** Records for processing follows **

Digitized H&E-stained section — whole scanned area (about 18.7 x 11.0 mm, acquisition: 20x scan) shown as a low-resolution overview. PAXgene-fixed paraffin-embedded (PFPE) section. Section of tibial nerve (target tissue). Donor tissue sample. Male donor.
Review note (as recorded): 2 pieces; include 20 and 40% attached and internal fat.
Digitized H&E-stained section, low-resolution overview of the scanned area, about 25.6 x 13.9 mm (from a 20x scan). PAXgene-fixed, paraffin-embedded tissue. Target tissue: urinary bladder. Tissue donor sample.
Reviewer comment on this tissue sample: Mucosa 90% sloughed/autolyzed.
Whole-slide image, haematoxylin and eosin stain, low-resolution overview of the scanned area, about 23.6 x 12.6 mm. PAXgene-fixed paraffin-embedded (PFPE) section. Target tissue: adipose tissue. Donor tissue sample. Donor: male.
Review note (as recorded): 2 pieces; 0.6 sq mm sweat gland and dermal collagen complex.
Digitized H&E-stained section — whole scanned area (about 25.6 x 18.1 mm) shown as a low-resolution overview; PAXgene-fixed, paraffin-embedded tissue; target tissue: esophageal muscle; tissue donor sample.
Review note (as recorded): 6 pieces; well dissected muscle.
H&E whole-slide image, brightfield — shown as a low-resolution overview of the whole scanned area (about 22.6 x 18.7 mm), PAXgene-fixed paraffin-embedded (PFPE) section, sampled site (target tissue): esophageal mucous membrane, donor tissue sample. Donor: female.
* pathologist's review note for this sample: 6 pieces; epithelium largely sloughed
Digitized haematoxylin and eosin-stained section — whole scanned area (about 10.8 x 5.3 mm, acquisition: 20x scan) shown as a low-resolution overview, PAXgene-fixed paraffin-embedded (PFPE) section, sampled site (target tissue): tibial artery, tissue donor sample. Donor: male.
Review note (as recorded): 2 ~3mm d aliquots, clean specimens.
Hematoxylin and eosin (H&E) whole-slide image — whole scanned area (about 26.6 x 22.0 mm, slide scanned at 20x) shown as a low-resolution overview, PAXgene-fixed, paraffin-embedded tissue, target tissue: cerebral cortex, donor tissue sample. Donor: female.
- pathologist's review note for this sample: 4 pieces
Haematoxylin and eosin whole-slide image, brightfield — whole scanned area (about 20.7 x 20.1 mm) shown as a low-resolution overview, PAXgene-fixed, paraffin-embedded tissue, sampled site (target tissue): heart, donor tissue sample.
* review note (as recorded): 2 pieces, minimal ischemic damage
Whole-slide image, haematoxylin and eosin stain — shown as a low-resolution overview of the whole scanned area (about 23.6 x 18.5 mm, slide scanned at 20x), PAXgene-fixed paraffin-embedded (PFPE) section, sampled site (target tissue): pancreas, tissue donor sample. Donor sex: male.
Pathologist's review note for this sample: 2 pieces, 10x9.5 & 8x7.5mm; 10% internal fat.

** End of Records for processing **

Problem description: There is a line above that contains "Review note (as recorded): 2 ~3mm". Copy it and all later lines through the last, exactly, and leave out the rest.

Answer to the problem:
Review note (as recorded): 2 ~3mm d aliquots, clean specimens.
Hematoxylin and eosin (H&E) whole-slide image — whole scanned area (about 26.6 x 22.0 mm, slide scanned at 20x) shown as a low-resolution overview, PAXgene-fixed, paraffin-embedded tissue, target tissue: cerebral cortex, donor tissue sample. Donor: female.
- pathologist's review note for this sample: 4 pieces
Haematoxylin and eosin whole-slide image, brightfield — whole scanned area (about 20.7 x 20.1 mm) shown as a low-resolution overview, PAXgene-fixed, paraffin-embedded tissue, sampled site (target tissue): heart, donor tissue sample.
* review note (as recorded): 2 pieces, minimal ischemic damage
Whole-slide image, haematoxylin and eosin stain — shown as a low-resolution overview of the whole scanned area (about 23.6 x 18.5 mm, slide scanned at 20x), PAXgene-fixed paraffin-embedded (PFPE) section, sampled site (target tissue): pancreas, tissue donor sample. Donor sex: male.
Pathologist's review note for this sample: 2 pieces, 10x9.5 & 8x7.5mm; 10% internal fat.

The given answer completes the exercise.